The best way to protect your pet against bloat is to keep a close eye on them and watch for severe discomfort and stomach distention. If you notice anything about your dog or cat’s digestion that seems sudden, strange and unusual, contact your veterinarian immediately.
What Causes Bloating?
Causes of common bloating include:
* Swallowing excess air
* Eating quickly and eating too much food
* Trapped air and gas in the digestive system
Tips related to bloating
* Large breed dogs with broad, deep barrel chests are more likely to develop bloat – if you are the owner of a breed like this, watch carefully for bloat.
* Feed your dog with small, regularly spaced meals
* Presoak food in water for 30 minutes before feeding your dog
* Prevent your animals from drinking large volumes of water at any one time.
* Limiting exercise after meals
* Keep garbage cans closed and put away – eating something that your pet is not used to can also cause gas to accumulate
* Remove your pet’s food after a while if it is not finished.
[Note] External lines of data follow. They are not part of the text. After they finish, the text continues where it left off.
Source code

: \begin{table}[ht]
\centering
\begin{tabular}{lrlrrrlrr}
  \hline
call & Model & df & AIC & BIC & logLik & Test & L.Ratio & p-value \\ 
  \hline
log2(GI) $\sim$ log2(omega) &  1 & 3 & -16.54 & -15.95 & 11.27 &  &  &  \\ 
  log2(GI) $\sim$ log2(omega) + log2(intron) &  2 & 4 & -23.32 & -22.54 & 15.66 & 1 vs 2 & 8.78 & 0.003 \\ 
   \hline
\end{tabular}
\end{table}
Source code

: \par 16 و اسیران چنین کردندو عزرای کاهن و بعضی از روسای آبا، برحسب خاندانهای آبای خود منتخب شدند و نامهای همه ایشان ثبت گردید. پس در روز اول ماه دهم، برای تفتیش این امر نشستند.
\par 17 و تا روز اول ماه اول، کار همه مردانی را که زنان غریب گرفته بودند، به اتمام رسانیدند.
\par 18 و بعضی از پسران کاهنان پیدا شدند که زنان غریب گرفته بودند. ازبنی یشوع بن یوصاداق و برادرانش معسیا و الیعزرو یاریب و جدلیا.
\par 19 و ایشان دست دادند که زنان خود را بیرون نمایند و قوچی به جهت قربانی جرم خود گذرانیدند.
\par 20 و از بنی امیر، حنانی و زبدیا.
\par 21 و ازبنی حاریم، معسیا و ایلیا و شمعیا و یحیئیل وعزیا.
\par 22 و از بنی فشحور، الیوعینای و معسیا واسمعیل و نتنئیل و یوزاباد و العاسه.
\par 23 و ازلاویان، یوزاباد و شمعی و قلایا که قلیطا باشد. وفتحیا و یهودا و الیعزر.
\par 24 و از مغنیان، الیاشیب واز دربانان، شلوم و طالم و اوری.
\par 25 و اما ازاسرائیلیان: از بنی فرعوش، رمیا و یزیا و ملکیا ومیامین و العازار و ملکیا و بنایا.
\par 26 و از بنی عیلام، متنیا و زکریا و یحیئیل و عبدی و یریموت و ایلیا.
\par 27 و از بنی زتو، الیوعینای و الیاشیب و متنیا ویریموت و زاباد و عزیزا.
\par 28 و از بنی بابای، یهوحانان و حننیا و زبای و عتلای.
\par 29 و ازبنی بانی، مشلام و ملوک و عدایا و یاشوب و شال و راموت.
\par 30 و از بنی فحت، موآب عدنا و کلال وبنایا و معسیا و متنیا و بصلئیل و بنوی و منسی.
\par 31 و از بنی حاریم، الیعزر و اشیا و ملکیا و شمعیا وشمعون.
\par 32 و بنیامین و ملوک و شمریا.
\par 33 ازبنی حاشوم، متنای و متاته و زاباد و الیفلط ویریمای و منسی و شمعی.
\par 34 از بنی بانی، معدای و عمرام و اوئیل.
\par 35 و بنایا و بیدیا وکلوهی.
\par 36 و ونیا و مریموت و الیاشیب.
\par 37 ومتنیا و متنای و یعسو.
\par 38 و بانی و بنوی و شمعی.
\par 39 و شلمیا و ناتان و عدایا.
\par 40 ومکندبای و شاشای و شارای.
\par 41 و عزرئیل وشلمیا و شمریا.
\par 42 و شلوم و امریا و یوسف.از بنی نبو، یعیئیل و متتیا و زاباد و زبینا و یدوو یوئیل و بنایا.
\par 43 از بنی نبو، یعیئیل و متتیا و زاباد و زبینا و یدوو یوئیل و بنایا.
Periods of fasting throughout the day are very important for effective digestion and detoxification.
* Ensure your pet is eating a balanced, high quality diet with plenty of raw and unprocessed food (preferably organic). Flatulence problems are often solved by a change in diet.
* Avoid exposure to toxins and chemicals as much as possible including pesticides, herbicides, commercial flea collars, flea powder, insecticides and second-hand cigarette smoke.
* Emotional or physical stress can also have an effect on digestion.